→ PROBLEM SET
1. Decide whether each statement below agrees with the terahertz laser article. Answer yes or no for each, and quote the words from the article that settle it.
(a) Migdall currently uses a compact, low-power solid-state laser.
(b) The prototype laser is built from layers of gallium arsenide and aluminum gallium arsenide.
(c) Terahertz frequencies lie between infrared and microwaves.
2. Using the terahertz laser article, answer each question briefly.
(a) In what city and state is the National Institute of Standards and Technology located?
(b) What two things do medical researchers give as examples of what terahertz imaging could track?
(c) In conventional semiconductor lasers, what event causes light to be emitted?
3. Continue the terahertz laser article from its last sentence.

→ EXERCISE TEXT
= = = = =

New terahertz laser could help study molecules, bodies and stars.
by Philip Ball
A new laser could boost medical imaging, chemical screening, telecommunications and even astronomy. It produces coherent radiation at terahertz frequencies - a long-overlooked region of the electromagnetic spectrum, between infrared and microwaves, that looks set for an explosion of scientific interest.
Medical researchers hope to use terahertz radiation to get more detailed pictures of soft tissues than ultrasound can provide - to track wound healing or cancer growth, for example. And physicists plan to use it to probe the Earth's atmosphere and beyond.
"The problem is getting convenient sources," says Alan Migdall, who investigates the movement of biological molecules such as DNA and proteins using terahertz radiation at the National Institute of Standards and Technology in Gaithersburg, Maryland.
Migdall currently works with a cumbersome, power-hungry argon infrared laser. A compact, low-power solid-state terahertz laser would make his life much easier.
And that's exactly what Rźdeger Kšhler of the Scuola Normale Superiore in Pisa, Italy, and co-workers in Turin and Cambridge, UK, have come up with. Their prototype is based on layers, millionths of a millimetre thick, of the same semiconductors that are used in conventional visible and infrared lasers: gallium arsenide (GaAs) and aluminium gallium arsenide (AlGaAs).
In conventional semiconductor lasers, light is emitted when electrons shed their energy falling from a high-energy state to a lower-energy one. The difference between these energy states in semiconductors means that the light is typically visible or infrared, with wavelengths up to ten times longer than terahertz radiation.

= = = = =

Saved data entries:
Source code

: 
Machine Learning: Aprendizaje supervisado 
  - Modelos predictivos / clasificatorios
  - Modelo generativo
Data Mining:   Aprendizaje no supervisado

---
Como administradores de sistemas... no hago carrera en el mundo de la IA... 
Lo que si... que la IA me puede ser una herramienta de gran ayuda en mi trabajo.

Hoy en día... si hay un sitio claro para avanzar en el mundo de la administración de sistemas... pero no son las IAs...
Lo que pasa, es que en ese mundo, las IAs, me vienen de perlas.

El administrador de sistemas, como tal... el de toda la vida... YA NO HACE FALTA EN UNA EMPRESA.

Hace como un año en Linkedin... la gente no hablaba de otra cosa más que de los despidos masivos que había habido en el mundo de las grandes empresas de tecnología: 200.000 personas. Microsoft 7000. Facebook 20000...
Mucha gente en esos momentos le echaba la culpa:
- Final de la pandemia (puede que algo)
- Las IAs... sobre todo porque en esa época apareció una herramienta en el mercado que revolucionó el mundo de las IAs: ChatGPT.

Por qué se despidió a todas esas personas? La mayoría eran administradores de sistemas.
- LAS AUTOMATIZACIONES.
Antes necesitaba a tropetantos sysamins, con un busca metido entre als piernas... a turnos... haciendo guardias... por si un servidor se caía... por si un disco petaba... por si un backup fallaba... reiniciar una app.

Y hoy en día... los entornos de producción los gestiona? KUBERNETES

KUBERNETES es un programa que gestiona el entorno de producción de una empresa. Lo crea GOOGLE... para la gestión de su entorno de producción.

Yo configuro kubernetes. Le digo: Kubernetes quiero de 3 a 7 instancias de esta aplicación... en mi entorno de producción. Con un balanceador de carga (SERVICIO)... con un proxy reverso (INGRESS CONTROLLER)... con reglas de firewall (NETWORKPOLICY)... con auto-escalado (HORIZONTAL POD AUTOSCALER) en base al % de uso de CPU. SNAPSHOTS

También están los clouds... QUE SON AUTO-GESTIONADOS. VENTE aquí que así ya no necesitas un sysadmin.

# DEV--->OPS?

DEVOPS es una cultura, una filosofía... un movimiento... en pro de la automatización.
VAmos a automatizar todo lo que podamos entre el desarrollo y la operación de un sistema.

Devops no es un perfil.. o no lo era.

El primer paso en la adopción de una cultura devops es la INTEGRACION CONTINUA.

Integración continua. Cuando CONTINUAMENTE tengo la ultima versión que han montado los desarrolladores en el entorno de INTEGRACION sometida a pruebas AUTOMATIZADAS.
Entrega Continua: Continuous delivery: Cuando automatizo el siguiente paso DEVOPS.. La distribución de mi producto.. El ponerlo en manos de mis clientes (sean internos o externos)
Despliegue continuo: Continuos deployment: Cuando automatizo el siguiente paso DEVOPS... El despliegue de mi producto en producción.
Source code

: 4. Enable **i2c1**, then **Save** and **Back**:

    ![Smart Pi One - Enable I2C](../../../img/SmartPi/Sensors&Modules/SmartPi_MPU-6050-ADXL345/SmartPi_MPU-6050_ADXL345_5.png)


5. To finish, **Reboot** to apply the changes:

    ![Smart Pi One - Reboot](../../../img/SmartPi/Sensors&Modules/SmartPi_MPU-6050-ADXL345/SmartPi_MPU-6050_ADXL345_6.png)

= = = = =

→ ANSWERS IN ORDER
1.
(a) No: "Migdall currently works with a cumbersome, power-hungry argon infrared laser."
(b) Yes: "gallium arsenide (GaAs) and aluminium gallium arsenide (AlGaAs)"
(c) Yes: "between infrared and microwaves"

2.
(a) Gaithersburg, Maryland
(b) Wound healing and cancer growth
(c) Electrons shed their energy by falling from a high-energy state to a lower-energy one.

3.
To make a terahertz laser, Kšhler's team had to create electron energy states that are much closer together - it's like the electrons drop off a doorstep, rather than a cliff. They did this by using GaAs layers of slightly different thickness separated by barriers of AlGaAs. Electrons can move about in the GaAs layers, but the AlGaAs barriers stop them falling between the layers.
But the barriers are a little leaky and the electron energy states in the GaAs layers differ only very slightly. So if electrons move from one layer to another, they lose just enough energy to produce terahertz radiation.
There were already ways of generating laser radiation at terahertz frequencies, involving mixing the beams of two infrared lasers. In fact, Russian researchers reported a semiconductor-based terahertz laser in 1984, but it was too impractical to catch on.
References
* Kohler, R. et al. Terahertz semiconductor-heterostructure laser. Nature, 417, 156 - 159, (2002).